Stochastic Bandits with Vector Losses: Minimizing $\ell^\infty$-Norm of Relative Losses
This work addresses multi-objective decision-making in scenarios like recommender systems, where multiple factors beyond click rates must be optimized, but it is incremental as it extends existing bandit frameworks to vector losses.
The paper tackles the problem of multi-armed bandits with multiple losses by defining relative loss vectors and studying two goals: identifying the arm with minimum ℓ∞-norm of relative losses with given confidence, and minimizing the ℓ∞-norm of cumulative relative losses. For the first goal, they derive a sample complexity lower bound and matching algorithms, and for the second, they provide a regret lower bound of Ω(T^{2/3}) and a matching algorithm.

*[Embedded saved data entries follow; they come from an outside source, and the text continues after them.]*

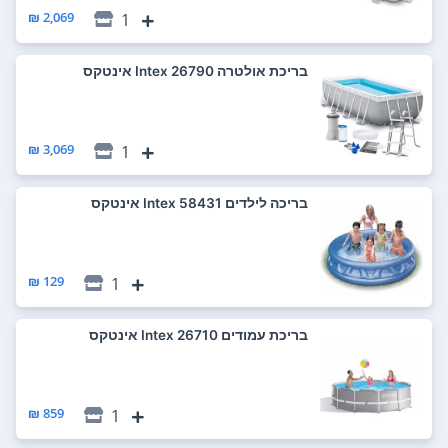
2,069 ₪
1
‏בריכת אולטרה 26790 Intex אינטקס
3,069 ₪
1
‏בריכה לילדים 58431 Intex אינטקס
129 ₪
1
‏בריכת עמודים 26710 Intex אינטקס
859 ₪
1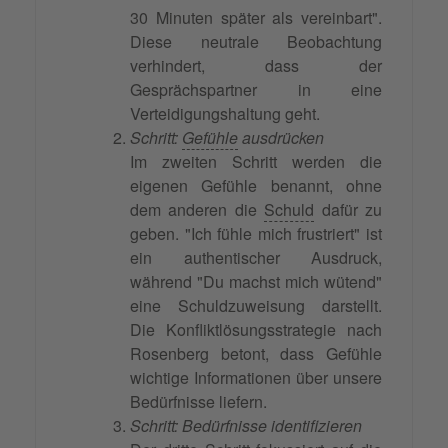
30 Minuten später als vereinbart".
Diese neutrale Beobachtung
verhindert, dass der
Gesprächspartner in eine
Verteidigungshaltung geht.
Schritt:
Gefühle
ausdrücken
Im zweiten Schritt werden die
eigenen Gefühle benannt, ohne
dem anderen die
Schuld
dafür zu
geben. "Ich fühle mich frustriert" ist
ein authentischer Ausdruck,
während "Du machst mich wütend"
eine Schuldzuweisung darstellt.
Die Konfliktlösungsstrategie nach
Rosenberg betont, dass Gefühle
wichtige Informationen über unsere
Bedürfnisse liefern.
Schritt: Bedürfnisse identifizieren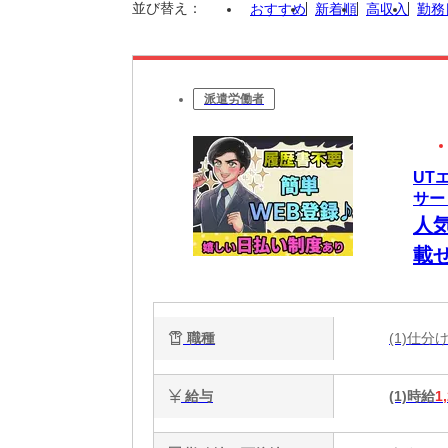
並び替え：
おすすめ
新着順
高収入
勤務
派遣労働者
UT
サー
人
載
職種
(1)仕
給与
(1)時給
1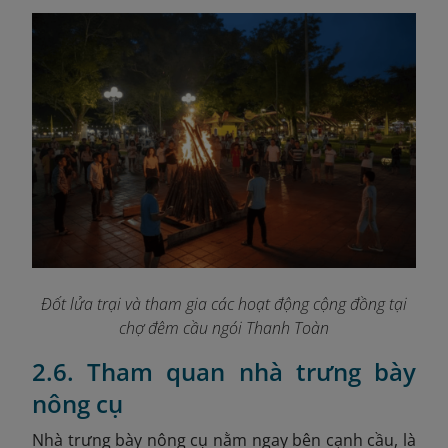
Đốt lửa trại và tham gia các hoạt động cộng đồng tại
chợ đêm cầu ngói Thanh Toàn
2.6. Tham quan nhà trưng bày
nông cụ
Nhà trưng bày nông cụ nằm ngay bên cạnh cầu, là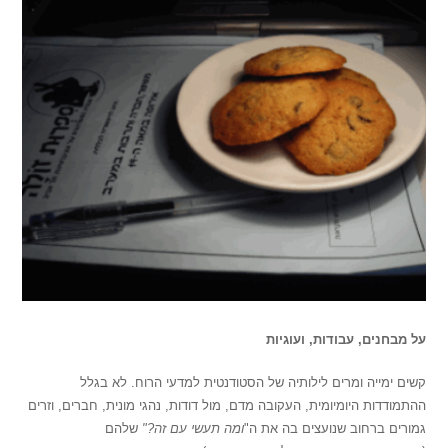
על מבחנים, עבודות, ועוגיות
קשים ימייה ומרים לילותיה של הסטודנטית למדעי הרוח.
לא בגלל
ההתמודדות היומיומית, העקובה מדם, מול דודות, נהגי מונית, חברים, וזרים
גמורים ברחוב שנועצים בה את ה"
ומה תעשי עם זה?"
שלהם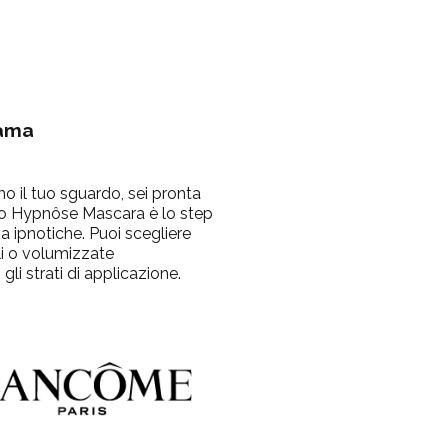
ama
 il tuo sguardo, sei pronta
ovo Hypnôse Mascara è lo step
lia ipnotiche. Puoi scegliere
ali o volumizzate
 strati di applicazione.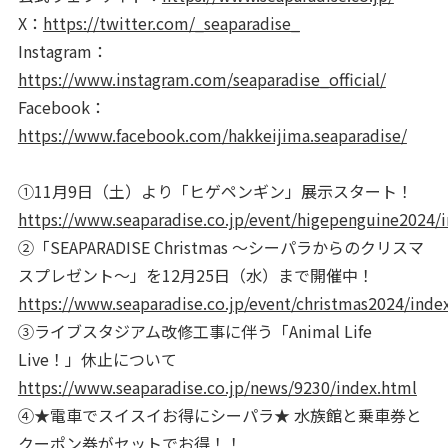
X：
https://twitter.com/_seaparadise_
Instagram：
https://www.instagram.com/seaparadise_official/
Facebook：
https://www.facebook.com/hakkeijima.seaparadise/
①11月9日（土）より「ヒゲペンギン」展示スタート！
https://www.seaparadise.co.jp/event/higepenguine2024/
②「SEAPARADISE Christmas ～シーパラからのクリスマ
スプレゼント～」を12月25日（水）まで開催中！
https://www.seaparadise.co.jp/event/christmas2024/inde
③ライブスタジアム改修工事に伴う「Animal Life
Live！」休止について
https://www.seaparadise.co.jp/news/9230/index.html
④★電車でスイスイお得にシーパラ★ 水族館と乗車券と
クーポン券がセットでお得！！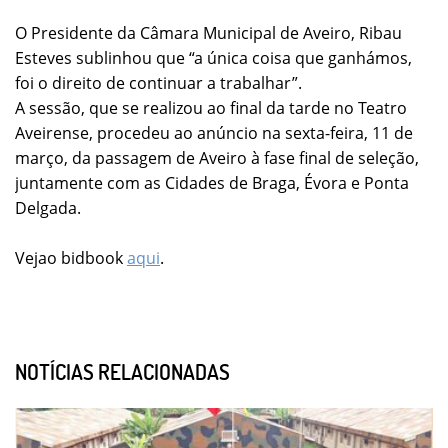
O Presidente da Câmara Municipal de Aveiro, Ribau
Esteves sublinhou que “a única coisa que ganhámos,
foi o direito de continuar a trabalhar”.
A sessão, que se realizou ao final da tarde no Teatro
Aveirense, procedeu ao anúncio na sexta-feira, 11 de
março, da passagem de Aveiro à fase final de seleção,
juntamente com as Cidades de Braga, Évora e Ponta
Delgada.
Vejao bidbook
aqui
.
NOTÍCIAS RELACIONADAS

Multi-armed bandits are widely applied in scenarios like recommender systems, for which the goal is to maximize the click rate. However, more factors should be considered, e.g., user stickiness, user growth rate, user experience assessment, etc. In this paper, we model this situation as a problem of $K$-armed bandit with multiple losses. We define relative loss vector of an arm where the $i$-th entry compares the arm and the optimal arm with respect to the $i$-th loss. We study two goals: (a) finding the arm with the minimum $\ell^\infty$-norm of relative losses with a given confidence level (which refers to fixed-confidence best-arm identification); (b) minimizing the $\ell^\infty$-norm of cumulative relative losses (which refers to regret minimization). For goal (a), we derive a problem-dependent sample complexity lower bound and discuss how to achieve matching algorithms. For goal (b), we provide a regret lower bound of $Ω(T^{2/3})$ and provide a matching algorithm.